With this graphical output in play, I am imagining something more like a roguelike ui- a top-down grid-based map area, to the left a map-key list of the objects in view with their attached verbs. Below the map canvas is a text output for the room description and for text messages and alerts. Viewing an item would open a modal or replace the canvas div with a description.

mockup (the shittiest possible photoshop layout mockup)

Item descriptions which were previously not accessible are now viewable with an “eyes” item, a multi-mode item that works like the arrows item does now- it has a “look” verb, that then changes all described items verbs to “view”.

eyes

Here’s why this is important-

The other major problem with the demo was that the prime mechanic of bringing items into a room to unlock Cenotaph descriptions wasn’t very good. It was too difficult for people to find the items in the maze and then less likely that they would carry out this fetch quest and read the unlocked text.

It also just didn’t make much sense in the game world. What was happening exactly?

I now have a much clearer idea of what is happening in the game world, who the actors are, what their intentions are for the player, and gradually I am getting ideas about what player goals might be.

Here’s the new model-

I like how in Souls games the lore is expressed in item descriptions. Now I think that cenotaph inscriptions are the dry, official obituary view of history, and that described items are evidence of a counterhistory. The lore dump that was previously unlocked in the cenotaph itself lives in the open in the description of an item that connects to the life of the deceased person represented by the cenotaph.

Items get rich descriptions now- they can contain audio clips, images, 3d models, pdf’s. Files are linked offsite but descriptions are just html that can contain all this rich media. In the world of the game we start to see a conflict between history and memory, and there could begin to be a push and pull of power. I jotted down a new intro–

No biological life survived the great wars, but some nevertheless declared themselves victors. They created Archive, the great arcology of heaven, to preserve their boastful histories. These records were enshrined forever in digital cenotaphs, atomic powered, viciously defended. Always the forces of subversion, even in death as digital ghosts, sought the redescription of those histories as a final revolution in the great cemetery of earth– But they were eternally routed and suppressed by power. That power drives them deeper– beneath the towering arcology, into the subterranean oubliettes and worm-caverns of the forgotten footpaths of peasants. Uncontested records less important than the posturing of kings, a place to gather trash to tell the stories of those who no longer have mouths with which to speak.

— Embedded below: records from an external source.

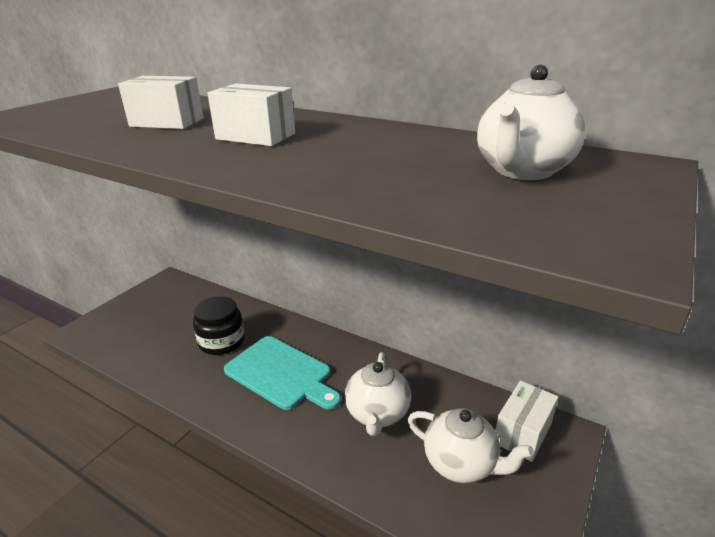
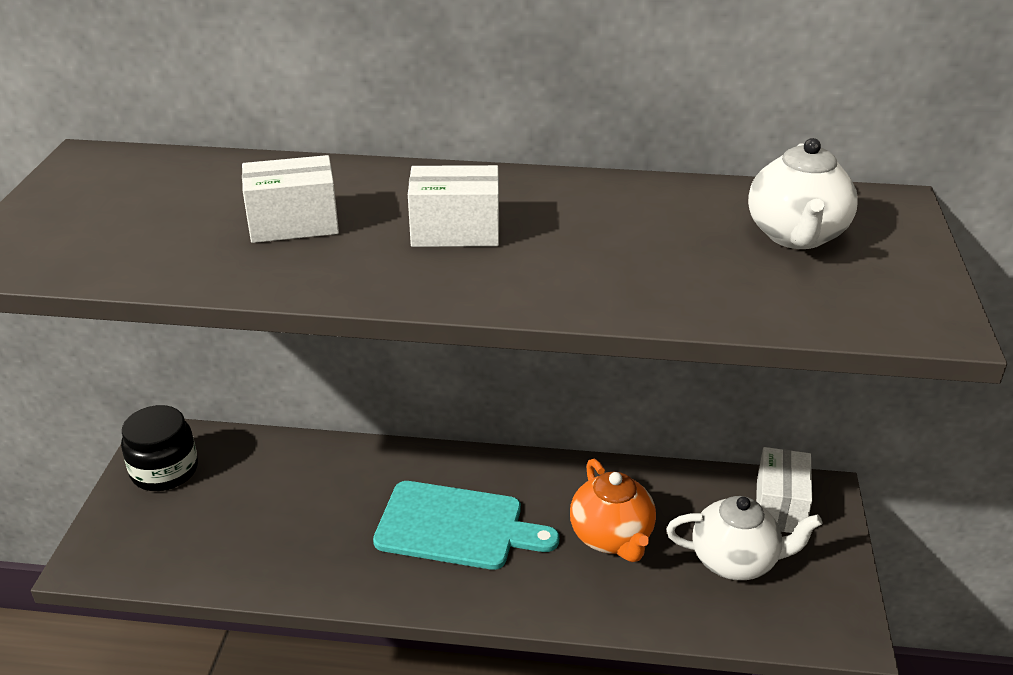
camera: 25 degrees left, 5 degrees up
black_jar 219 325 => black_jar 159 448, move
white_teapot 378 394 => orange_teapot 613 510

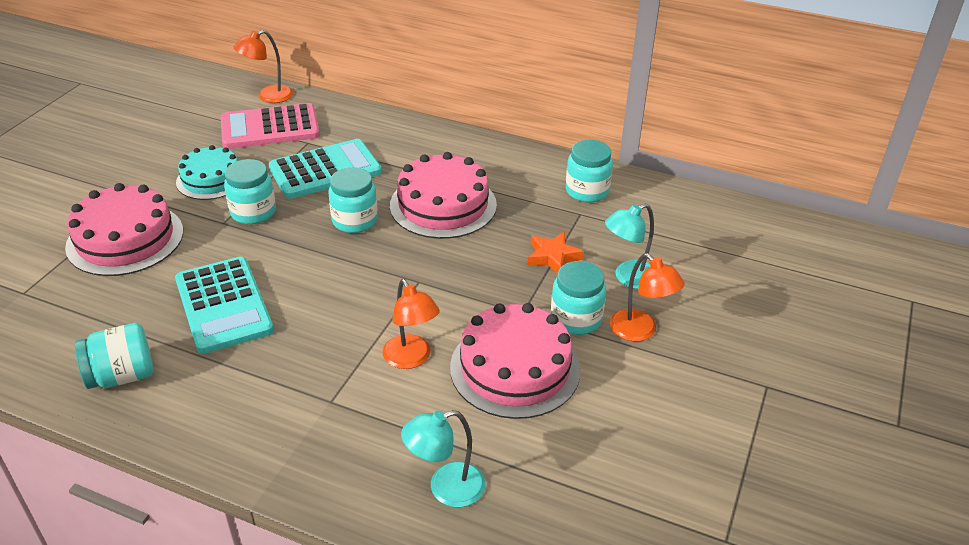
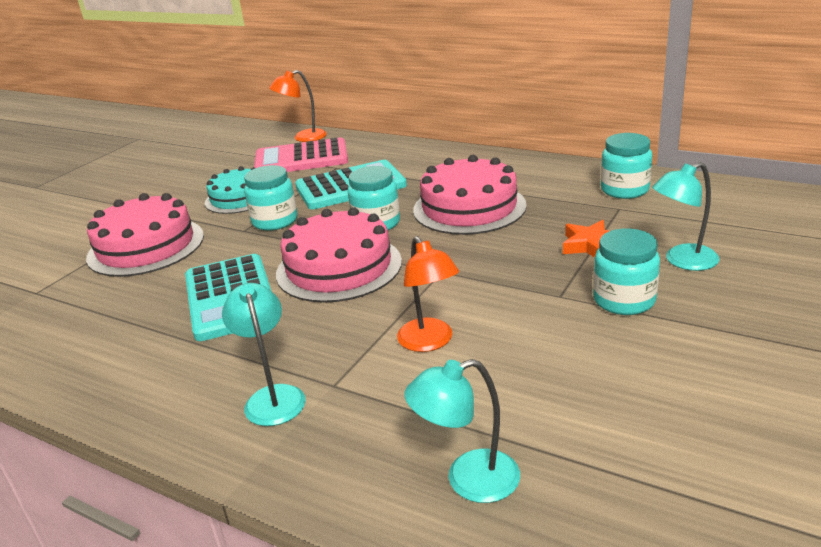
camera: 10 degrees right, 10 degrees down
turquoise_jar 114 356 => nothing
orange_lamp 647 297 => nothing
nothing => turquoise_lamp 264 354
pink_cake 515 361 => pink_cake 339 255, move

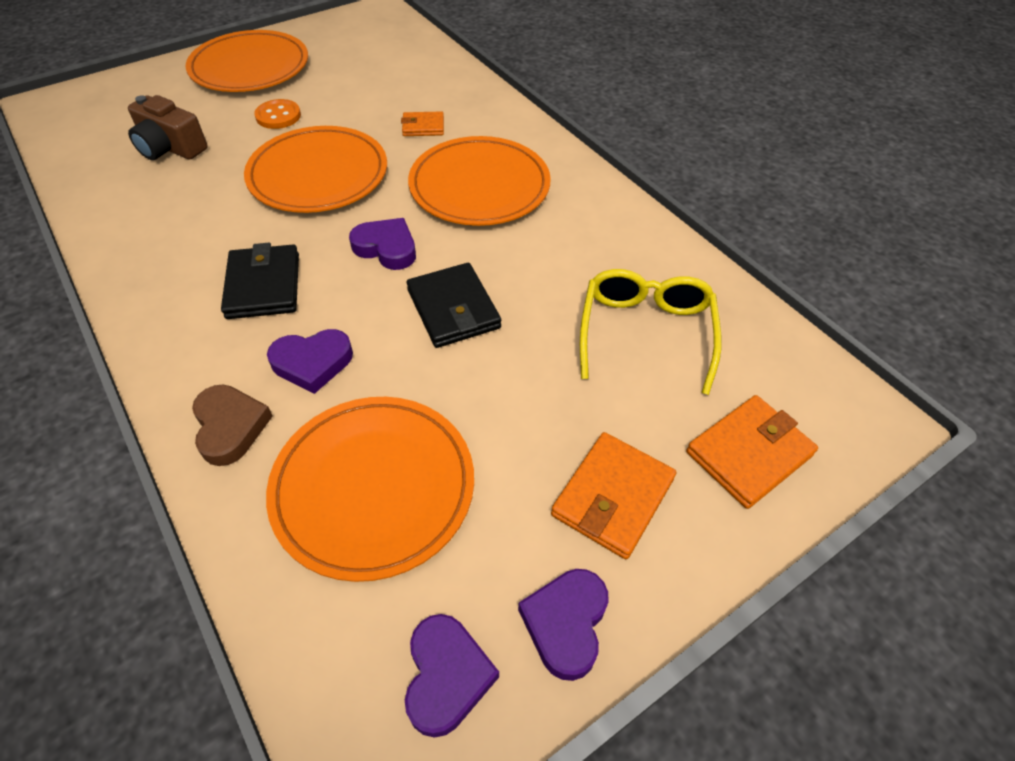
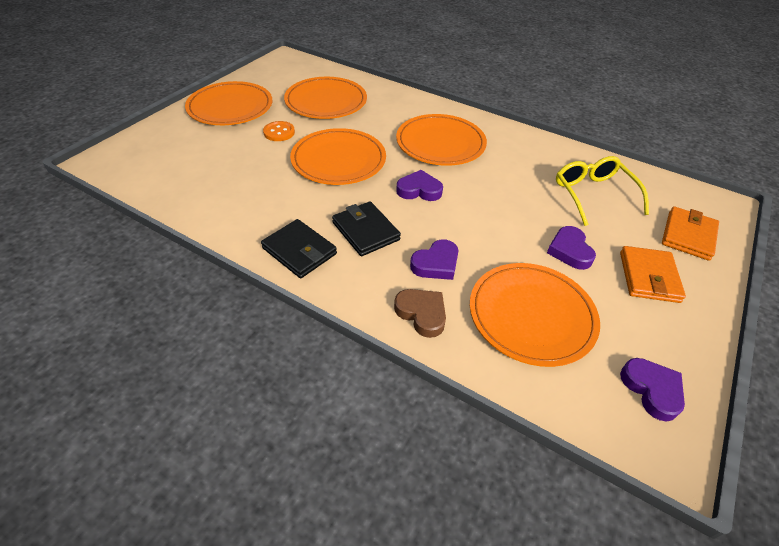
camera: 25 degrees left, 5 degrees down
brown_camera 168 127 => nothing
orange_wallet 422 123 => nothing
nothing => orange_plate 325 98
black_wallet 454 305 => black_wallet 299 248, move
purple_heart 563 625 => purple_heart 571 248, move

Welcome to the agent manifestation chambers of Archive. Please answer a few questions to assist in character creation.

I also started imagining a project for my fall group show that continues to scaffold towards the big project- this would be a prototyping of a combat system that would work in the game, a very simple, mostly for show system that lets me do more randomized text, test out the animation system and output, and allows for a first attempt at retreiving information from gedcom files- this prototype would pick random ancestors and have them fight in a zero-player mode that would be acceptible for two-screen gallery piece.

I’ll admit to a little bit of depression after my show- “Nobody gets what I am doing but Paul! Nobody cares!” but I am finding myself suddenly re-engaged and full of ideas as new ways of working that seem suddenly obvious begin to suggest themselves. I’ve been inspired both by reading that I’m doing and work I’ve been doing in an information studies archives class that I took on a whim.